= INPUT DATA =
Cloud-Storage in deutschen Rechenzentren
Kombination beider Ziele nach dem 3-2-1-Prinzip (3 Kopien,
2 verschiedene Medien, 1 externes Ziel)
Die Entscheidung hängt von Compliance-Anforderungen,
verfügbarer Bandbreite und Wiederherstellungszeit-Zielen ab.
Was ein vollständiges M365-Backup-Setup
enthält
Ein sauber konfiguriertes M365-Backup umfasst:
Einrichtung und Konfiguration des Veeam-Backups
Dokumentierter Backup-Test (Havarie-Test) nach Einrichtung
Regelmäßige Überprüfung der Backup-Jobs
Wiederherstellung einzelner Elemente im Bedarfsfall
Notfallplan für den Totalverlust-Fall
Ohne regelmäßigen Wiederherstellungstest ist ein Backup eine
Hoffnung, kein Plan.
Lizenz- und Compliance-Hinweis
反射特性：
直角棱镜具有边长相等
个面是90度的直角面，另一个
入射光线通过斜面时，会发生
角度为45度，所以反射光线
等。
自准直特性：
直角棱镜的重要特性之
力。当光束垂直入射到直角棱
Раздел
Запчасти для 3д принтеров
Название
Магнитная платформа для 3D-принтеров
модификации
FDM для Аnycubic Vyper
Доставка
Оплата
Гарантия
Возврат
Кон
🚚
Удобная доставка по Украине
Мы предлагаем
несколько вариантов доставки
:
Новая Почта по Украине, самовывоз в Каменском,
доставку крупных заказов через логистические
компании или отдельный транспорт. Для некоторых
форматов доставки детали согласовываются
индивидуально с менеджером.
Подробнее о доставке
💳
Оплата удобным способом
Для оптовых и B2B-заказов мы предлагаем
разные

= WHAT YOU NEED TO DO =
All of the records need to be transcribed exactly.

= EXPECTED OUTPUT =
Cloud-Storage in deutschen Rechenzentren
Kombination beider Ziele nach dem 3-2-1-Prinzip (3 Kopien,
2 verschiedene Medien, 1 externes Ziel)
Die Entscheidung hängt von Compliance-Anforderungen,
verfügbarer Bandbreite und Wiederherstellungszeit-Zielen ab.
Was ein vollständiges M365-Backup-Setup
enthält
Ein sauber konfiguriertes M365-Backup umfasst:
Einrichtung und Konfiguration des Veeam-Backups
Dokumentierter Backup-Test (Havarie-Test) nach Einrichtung
Regelmäßige Überprüfung der Backup-Jobs
Wiederherstellung einzelner Elemente im Bedarfsfall
Notfallplan für den Totalverlust-Fall
Ohne regelmäßigen Wiederherstellungstest ist ein Backup eine
Hoffnung, kein Plan.
Lizenz- und Compliance-Hinweis
反射特性：
直角棱镜具有边长相等
个面是90度的直角面，另一个
入射光线通过斜面时，会发生
角度为45度，所以反射光线
等。
自准直特性：
直角棱镜的重要特性之
力。当光束垂直入射到直角棱
Раздел
Запчасти для 3д принтеров
Название
Магнитная платформа для 3D-принтеров
модификации
FDM для Аnycubic Vyper
Доставка
Оплата
Гарантия
Возврат
Кон
🚚
Удобная доставка по Украине
Мы предлагаем
несколько вариантов доставки
:
Новая Почта по Украине, самовывоз в Каменском,
доставку крупных заказов через логистические
компании или отдельный транспорт. Для некоторых
форматов доставки детали согласовываются
индивидуально с менеджером.
Подробнее о доставке
💳
Оплата удобным способом
Для оптовых и B2B-заказов мы предлагаем
разные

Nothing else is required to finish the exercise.